Aprile, è sempre Aprile nei miei ricordi quando sono in bici e sto dietro al nonno Umbertino che con la sua Bianchi grigia e verde mi porta a pescare in via Guratti sotto al mio salice preferito. Si pescano i pesin da fare rigorosamente fritti, se ne pescano a manciate, sono molto fiera di saper montare una canna e preparare la pastura ma soprattutto sono fiera di essere lì con lui. Da altre postazioni strategiche si vedono seggiole pieghevoli ed altrettanti esperti, con loro ci si ferma a parlare e tutti, TUTTI, si vantano delle prede.

Poi per tornare a casa si passa per l’argine e lì sì che la cosa si fa interessante: a Po si trovano i top player della caccia al siluro.
Un essere mitologico per la me di undici anni. Dai racconti sembra essere una creatura venuta fuori dall’Ade, ognuno ha la sua personale avventura/disavventura con il mostro delle dimensioni sempre improbabili (ma di cui non vedo mai traccia)…

Passano gli anni e fino a qualche giorno fa del siluro era rimasta una certa aura di mistero, poi, sfogliando un giornale mi salta agli occhi un nome che riconosco, è del compaesano Diego Dal Bello. Leggo e viene fuori che lui la storia sul siluro non se la inventa per niente, anzi!

Ci incontriamo come fosse la prima volta perché, anche se tutto il mondo è paese, il paese alle volte rende le persone più distanti ed ecco la sorpresa: conosco un ragazzo estremamente preparato sotto ogni punto di vista. Mi racconta che pesca da anni con una consapevolezza che supera quella dei “vecchi” che vedevo sulle rive, pesca per sé stesso e con sé stesso.

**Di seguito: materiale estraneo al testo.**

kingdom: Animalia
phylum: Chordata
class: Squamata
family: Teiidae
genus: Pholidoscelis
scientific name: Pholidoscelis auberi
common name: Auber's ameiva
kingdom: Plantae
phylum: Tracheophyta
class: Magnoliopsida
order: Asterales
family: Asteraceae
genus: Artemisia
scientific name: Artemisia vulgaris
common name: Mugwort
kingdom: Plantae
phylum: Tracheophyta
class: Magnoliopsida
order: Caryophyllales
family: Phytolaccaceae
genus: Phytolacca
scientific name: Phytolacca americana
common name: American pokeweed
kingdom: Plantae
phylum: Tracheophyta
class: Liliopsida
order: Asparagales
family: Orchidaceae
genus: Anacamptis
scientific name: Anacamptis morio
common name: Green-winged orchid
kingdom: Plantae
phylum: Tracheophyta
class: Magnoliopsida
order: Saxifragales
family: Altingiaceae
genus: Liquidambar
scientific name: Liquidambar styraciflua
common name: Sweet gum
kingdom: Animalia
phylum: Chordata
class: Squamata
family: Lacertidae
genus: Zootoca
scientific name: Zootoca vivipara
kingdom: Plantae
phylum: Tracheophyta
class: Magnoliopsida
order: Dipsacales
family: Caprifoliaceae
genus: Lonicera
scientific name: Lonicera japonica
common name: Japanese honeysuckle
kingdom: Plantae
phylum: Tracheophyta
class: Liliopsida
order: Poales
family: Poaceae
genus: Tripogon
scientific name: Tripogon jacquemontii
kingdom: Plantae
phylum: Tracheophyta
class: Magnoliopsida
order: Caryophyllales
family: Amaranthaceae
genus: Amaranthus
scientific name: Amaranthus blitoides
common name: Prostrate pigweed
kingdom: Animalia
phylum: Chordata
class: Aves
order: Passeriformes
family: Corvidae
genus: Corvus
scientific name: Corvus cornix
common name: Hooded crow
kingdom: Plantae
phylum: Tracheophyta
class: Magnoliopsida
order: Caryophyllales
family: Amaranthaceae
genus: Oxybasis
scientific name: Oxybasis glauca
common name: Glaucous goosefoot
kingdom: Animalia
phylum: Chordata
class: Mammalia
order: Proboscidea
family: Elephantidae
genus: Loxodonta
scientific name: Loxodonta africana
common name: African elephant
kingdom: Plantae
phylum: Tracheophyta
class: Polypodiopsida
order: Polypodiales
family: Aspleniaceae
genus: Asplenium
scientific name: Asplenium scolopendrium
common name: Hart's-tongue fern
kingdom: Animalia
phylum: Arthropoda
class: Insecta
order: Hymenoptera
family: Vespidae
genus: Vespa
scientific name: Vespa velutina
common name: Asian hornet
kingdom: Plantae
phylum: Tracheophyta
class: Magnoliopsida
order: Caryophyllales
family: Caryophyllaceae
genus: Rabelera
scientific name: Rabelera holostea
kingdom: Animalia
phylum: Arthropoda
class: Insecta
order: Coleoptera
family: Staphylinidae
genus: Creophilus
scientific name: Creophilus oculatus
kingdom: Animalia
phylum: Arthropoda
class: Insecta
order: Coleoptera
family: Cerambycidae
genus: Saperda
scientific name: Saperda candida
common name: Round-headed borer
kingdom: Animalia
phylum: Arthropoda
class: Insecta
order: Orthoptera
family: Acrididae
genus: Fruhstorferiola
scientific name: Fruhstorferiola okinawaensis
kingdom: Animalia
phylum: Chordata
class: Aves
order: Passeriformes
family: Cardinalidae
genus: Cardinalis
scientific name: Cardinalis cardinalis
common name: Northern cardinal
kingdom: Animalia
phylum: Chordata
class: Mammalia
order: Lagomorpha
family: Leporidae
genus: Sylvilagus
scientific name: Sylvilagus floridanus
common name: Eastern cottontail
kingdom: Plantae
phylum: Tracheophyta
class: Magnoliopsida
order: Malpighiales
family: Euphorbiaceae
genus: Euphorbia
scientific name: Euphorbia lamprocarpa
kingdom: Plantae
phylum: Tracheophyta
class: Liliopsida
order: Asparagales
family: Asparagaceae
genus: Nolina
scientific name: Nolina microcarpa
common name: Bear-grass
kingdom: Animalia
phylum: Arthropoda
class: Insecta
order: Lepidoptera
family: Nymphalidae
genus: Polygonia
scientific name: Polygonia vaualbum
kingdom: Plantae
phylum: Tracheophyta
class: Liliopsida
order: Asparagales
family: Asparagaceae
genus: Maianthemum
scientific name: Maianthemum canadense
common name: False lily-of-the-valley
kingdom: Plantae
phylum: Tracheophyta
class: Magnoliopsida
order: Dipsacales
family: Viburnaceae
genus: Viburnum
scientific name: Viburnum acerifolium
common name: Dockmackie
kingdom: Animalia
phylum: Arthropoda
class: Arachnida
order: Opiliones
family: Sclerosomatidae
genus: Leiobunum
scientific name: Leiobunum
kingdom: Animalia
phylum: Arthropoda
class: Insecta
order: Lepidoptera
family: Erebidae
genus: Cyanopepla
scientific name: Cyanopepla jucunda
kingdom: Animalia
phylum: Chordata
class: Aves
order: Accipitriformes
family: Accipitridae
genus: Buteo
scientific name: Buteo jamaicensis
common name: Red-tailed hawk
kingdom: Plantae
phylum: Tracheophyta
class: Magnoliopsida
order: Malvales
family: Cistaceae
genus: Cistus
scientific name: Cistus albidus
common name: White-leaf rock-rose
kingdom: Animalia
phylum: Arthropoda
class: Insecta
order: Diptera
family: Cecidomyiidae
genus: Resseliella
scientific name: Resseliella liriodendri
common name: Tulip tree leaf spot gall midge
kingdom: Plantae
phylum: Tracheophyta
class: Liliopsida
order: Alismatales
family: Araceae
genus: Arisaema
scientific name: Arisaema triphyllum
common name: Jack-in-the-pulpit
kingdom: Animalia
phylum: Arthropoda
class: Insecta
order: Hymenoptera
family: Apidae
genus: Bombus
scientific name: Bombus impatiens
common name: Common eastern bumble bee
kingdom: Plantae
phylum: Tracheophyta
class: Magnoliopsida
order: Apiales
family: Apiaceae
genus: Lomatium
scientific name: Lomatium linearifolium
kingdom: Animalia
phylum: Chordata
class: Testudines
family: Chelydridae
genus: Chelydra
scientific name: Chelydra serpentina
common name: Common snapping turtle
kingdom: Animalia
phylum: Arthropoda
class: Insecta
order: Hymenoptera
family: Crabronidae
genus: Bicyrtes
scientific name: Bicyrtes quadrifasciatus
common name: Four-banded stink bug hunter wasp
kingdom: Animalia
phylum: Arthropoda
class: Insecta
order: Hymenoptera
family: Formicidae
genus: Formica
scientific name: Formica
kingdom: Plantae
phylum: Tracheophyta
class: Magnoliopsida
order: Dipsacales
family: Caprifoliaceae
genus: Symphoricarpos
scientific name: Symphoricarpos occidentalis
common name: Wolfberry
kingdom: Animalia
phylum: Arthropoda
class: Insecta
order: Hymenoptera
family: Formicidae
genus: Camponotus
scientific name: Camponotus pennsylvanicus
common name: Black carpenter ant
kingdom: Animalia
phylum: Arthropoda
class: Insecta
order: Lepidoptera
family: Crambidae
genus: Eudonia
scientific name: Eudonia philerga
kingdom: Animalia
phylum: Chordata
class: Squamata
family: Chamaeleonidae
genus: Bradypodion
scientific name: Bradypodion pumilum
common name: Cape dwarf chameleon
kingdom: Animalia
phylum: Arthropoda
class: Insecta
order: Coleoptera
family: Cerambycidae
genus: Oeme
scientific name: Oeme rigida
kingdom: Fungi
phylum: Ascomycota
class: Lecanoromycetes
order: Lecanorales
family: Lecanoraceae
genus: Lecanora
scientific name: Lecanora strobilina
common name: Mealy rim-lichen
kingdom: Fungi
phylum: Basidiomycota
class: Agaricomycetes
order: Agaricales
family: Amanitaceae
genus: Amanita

Sono tanti gli aspetti tecnici che non farò finta di conoscere senza però capire, capisco invece che è fondamentale una buona attrezzatura, la giusta compagnia e una buona dose di tentativi. Il siluro è davvero una preda difficile, guardo le foto e mi rendo conto del perché della sua fama; il più grande che Diego ha pescato è un torello di più di due metri per 70/80kg di peso che giuoca bene la sua partita tanto che con la tecnica del vertical trascina la barca anche per centinaia di metri prima di essere domato.

È esaltante.

Ormai si è risvegliato quel sentimento che io stessa ho provato per cui sento che tutti dovrebbero poter provare almeno una volta la sensazione di quella brezza leggera che muove qualche piccola onda mentre si aspetta il movimento dell’amo, quella tensione dei nervi e dei muscoli che sembrano dover cedere ma che non mollano mai, quell’aria affumicata del falò (vietatissimo e per questo così poetico) sull’isolotto in mezzo al fiume…
La passione che Diego trasmette e trascinante come la corrente del fiume per cui già mi vedo sul nuovo super mezzo del Bonello (non dirò altro ma lo scoprirete…) solcare il Po facendo lo slalom tra le ormai troppo grandi isole create dalla siccità e pronta a sfidare quelle ciurme di pescatori di frodo che arrivano dai paesi del Danubio Blu apposta per poterne ripopolare le acque e rifornire rinomati ristoranti che in quel dell’Ungheria e dell’Austria considerano il siluro una prelibatezza per pochi.


In attesa della prossima gita a Po mi consolo con la pesca delle ochette alla fiera di San Giorgio!